Houve um tempo em eram chamados de insanos os que tentavam provar a validade do próprio delírio. Hoje são chamados de “mitos”.
Antes que Trump inspirasse cenas do tipo “eu sou você amanhã”, os dez ex-secretários de Defesa vivos dos EUA, inclusive Mark Esper, que comandou o Pentágono sob Trump, se posicionaram, em carta aberta, dizendo que a eleição acabou. Para eles, uma possível interferência militar nas eleições poderia levar a um “território perigoso, ilegal e inconstitucional”. Ali acabava qualquer semelhança com o que pode acontecer por aqui caso Bolsonaro, que tem os militares nas mãos, saia derrotado das urnas em 2022.

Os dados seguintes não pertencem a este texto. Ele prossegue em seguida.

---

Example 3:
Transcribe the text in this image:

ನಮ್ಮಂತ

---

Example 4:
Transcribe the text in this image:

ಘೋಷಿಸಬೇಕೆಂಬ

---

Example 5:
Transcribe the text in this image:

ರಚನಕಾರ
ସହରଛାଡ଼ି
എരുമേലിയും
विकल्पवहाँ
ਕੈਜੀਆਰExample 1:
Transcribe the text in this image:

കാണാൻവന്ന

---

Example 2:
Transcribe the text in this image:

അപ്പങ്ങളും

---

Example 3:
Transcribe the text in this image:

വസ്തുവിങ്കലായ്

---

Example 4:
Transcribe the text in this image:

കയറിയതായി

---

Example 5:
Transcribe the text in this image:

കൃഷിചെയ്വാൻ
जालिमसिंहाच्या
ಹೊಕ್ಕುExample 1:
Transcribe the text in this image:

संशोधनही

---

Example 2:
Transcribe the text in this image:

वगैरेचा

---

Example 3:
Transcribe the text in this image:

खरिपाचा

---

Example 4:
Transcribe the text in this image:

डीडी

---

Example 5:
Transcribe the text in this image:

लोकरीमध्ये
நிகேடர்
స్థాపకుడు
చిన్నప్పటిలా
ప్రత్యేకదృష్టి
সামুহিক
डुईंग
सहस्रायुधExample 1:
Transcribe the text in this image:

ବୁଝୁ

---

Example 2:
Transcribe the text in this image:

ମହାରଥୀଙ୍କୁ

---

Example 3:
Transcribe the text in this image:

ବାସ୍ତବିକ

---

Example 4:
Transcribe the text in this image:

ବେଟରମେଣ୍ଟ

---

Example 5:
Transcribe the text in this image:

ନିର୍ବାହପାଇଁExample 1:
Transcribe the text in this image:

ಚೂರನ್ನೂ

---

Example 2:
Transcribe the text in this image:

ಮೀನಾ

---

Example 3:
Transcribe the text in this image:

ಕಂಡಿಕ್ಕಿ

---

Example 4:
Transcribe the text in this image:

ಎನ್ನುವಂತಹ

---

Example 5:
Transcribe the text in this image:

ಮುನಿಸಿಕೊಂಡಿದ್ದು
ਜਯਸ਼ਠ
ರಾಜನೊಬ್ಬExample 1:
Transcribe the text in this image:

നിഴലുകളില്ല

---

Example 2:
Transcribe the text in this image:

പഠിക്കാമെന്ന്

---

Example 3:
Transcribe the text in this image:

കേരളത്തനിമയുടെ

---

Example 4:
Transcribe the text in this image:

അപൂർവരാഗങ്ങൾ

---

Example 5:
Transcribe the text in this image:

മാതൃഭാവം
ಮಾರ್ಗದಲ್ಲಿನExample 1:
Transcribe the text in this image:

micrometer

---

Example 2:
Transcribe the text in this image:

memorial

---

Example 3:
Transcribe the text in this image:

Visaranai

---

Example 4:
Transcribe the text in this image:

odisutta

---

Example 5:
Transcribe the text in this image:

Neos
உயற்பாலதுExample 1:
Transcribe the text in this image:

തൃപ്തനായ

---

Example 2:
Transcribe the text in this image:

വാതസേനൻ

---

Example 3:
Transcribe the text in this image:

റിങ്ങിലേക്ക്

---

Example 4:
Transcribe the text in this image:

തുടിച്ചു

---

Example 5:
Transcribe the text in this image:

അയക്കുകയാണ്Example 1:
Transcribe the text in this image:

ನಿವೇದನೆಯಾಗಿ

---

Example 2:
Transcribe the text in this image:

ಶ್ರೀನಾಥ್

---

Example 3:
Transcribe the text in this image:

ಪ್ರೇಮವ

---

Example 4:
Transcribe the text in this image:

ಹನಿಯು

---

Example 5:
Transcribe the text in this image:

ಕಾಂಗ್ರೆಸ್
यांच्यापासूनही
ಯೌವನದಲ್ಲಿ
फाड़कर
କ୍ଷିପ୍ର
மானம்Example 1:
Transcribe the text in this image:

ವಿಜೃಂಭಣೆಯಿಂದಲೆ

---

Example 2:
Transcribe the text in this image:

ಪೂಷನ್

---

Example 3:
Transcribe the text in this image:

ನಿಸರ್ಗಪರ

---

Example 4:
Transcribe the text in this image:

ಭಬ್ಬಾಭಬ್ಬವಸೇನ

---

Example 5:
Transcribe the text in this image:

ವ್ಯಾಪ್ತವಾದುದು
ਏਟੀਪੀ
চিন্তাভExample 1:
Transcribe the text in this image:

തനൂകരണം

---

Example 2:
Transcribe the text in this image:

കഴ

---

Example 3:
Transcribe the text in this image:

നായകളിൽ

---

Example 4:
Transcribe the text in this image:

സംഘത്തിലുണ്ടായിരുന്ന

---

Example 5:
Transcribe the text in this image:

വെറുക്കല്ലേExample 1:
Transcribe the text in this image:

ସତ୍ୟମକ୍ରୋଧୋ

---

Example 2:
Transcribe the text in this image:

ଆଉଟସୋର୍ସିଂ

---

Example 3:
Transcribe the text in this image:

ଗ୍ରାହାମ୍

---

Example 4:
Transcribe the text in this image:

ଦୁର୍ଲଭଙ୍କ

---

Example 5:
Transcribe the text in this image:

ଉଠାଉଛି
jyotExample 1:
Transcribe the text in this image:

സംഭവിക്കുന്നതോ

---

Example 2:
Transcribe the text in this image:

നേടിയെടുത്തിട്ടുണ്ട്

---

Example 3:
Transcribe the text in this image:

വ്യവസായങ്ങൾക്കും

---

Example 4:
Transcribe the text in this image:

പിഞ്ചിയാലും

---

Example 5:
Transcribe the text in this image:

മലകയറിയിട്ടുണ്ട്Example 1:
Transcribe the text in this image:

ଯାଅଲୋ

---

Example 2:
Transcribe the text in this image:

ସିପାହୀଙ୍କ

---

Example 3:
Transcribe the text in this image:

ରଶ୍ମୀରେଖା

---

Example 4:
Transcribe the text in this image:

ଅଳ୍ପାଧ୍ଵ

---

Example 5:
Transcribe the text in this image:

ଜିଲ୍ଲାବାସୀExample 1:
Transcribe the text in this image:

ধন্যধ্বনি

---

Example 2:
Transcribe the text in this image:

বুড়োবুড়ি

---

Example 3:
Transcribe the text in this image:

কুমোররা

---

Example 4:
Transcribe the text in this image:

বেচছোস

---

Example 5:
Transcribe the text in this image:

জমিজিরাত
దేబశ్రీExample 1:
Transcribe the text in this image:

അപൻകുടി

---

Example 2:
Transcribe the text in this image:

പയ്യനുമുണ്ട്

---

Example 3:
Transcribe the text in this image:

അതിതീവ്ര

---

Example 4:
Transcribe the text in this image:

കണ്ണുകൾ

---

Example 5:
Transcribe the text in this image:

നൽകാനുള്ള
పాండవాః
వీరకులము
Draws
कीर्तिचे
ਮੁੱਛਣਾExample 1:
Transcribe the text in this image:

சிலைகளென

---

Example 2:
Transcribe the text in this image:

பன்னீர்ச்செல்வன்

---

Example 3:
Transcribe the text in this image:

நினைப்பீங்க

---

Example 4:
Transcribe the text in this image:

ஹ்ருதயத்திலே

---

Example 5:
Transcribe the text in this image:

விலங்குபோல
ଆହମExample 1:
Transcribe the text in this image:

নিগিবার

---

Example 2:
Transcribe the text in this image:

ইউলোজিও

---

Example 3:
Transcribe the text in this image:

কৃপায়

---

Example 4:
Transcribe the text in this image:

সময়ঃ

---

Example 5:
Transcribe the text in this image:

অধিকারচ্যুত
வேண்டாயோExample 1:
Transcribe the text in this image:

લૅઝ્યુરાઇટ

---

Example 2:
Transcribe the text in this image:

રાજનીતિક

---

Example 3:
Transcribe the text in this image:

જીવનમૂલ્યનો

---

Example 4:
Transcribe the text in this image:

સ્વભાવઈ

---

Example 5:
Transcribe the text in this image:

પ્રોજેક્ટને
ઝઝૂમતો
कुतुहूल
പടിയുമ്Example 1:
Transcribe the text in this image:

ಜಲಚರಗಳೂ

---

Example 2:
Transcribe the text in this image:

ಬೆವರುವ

Lá, em outras palavras, o que os ex-chefes dos militares haviam afirmado, em alto e bom som, é que não vai ter golpe. E por aqui?
Trump seguirá esperneando, como se já estivesse convertido num esquete que correu o mundo em que um assessor precisa arrastá-lo pela perna após o líder da nação se negar a entregar a bola das crianças no jardim da infância e se retirar do recreio.
Por aqui, faltam dois anos ainda para o pleito presidencial, mas os ataques à legitimidade da votação, hoje eletrônica, já começaram. Como se alguém já quisesse justificar a derrota e manipular uma possível revolta popular.
Ao que parece, Trump realmente acredita nos próprios delírios.
Bolsonaro, ao menos neste aspecto, talvez seja mais esperto que o ídolo flagrado pela própria gravação.